On hésite dans les métaphores, porté dans cette démarche spontanée et probablement très ethnocentrique de vouloir ranger ce que l'on voit dans des cases préexistantes: cette forêt de très hauts immeubles, alignés comme des crayons pointés vers le ciel, c'est Shanghai, ou alors Pékin du fait du travail des architectes qui ont produit là des œuvres majeures, qui figureront dans les livres d'art, rien à voir avec les tours de Sarcelle ou celles de São Paulo. Le boulevard est une autoroute, qui traverse la ville, comme à LA, avec des échangeurs complets, une ligne de métro qui coure en son long, et des passerelles couvertes, probablement sous air conditionné, qui établissent les liens avec les immeubles. Des grosses voitures, de belles voitures, de beaux 4x4, on n'aperçoit personne dans les rues pourtant monumentales, comme tout le reste. A Abu Dhabi, avec ses parcs, ses fontaines, ses murs d'eau, on pensera aussi à Las Vegas et à Grenade et ses jardins. Tout est neuf, tout est propre et rutilant, grand soin porté aux matériaux de revêtement de tout.

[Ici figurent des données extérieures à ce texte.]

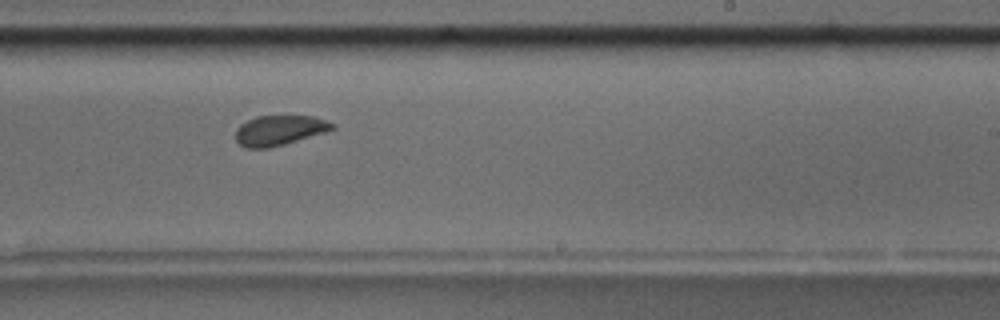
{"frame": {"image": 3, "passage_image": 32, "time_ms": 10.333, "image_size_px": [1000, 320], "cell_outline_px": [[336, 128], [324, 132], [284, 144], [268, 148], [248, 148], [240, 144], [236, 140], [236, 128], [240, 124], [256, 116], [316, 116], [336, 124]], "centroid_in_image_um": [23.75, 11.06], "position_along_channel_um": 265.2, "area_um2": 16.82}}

Quel équilibre entre tout cela et l'environnement du désert et de la mer? On sent physiquement la pente des gradients qu'il faut entretenir à grand renfort d'énergie et d'argent, pour maintenir ici, sous les 40 ou 50° qui dardent du ciel, ce modèle de ville qui vient d'ailleurs... Qui a été inventé aux Etats Unis il y plus d'un demi-siècle, un siècle en fait, quand les ressources étaient infinies et l'attente d'un avenir rayonnant permettait de traduire ce rêve en pierre et en macadam. Quel pertinence cela peut-il avoir dans un monde qui s'avance vers une catastrophe climatique? Pourquoi construire avec des modèles qui ont vécu et dont la critique a été faite ailleurs? Pourquoi refaire les mêmes bêtises que les autres? Ou est la pensée autonome, novatrice, en rupture???
Là-bas c'est la tour Burj Khalifa, avec ses 826 mètres de hauteur et ses 162 étages... une fusée dressée vers le ciel, qui joue avec le soleil qui se lève. Les architectes, depuis les cathédrales gothiques du moyen âge européen, reconstruisent la tour de Babel pour monter à l'assaut des cieux et se rapprocher de dieu.

Ailleurs, c'est la silhouette de l'hôtel Burj Al Arab, dont la forme de voile est si élégante et si évidente: la forme de la voile des boutres (dhow (arabe : داو) ), ces bateaux qui rattachent à la tradition arabe, à la mer rouge, aux pêcheurs de perles, ruinés dans les années 50 par la perle de culture japonaise. Une forme qu'on retrouve souvent, probablement imposée dans le cahier des charges de ces immeubles commandés à des cabinets d'architectes internationaux.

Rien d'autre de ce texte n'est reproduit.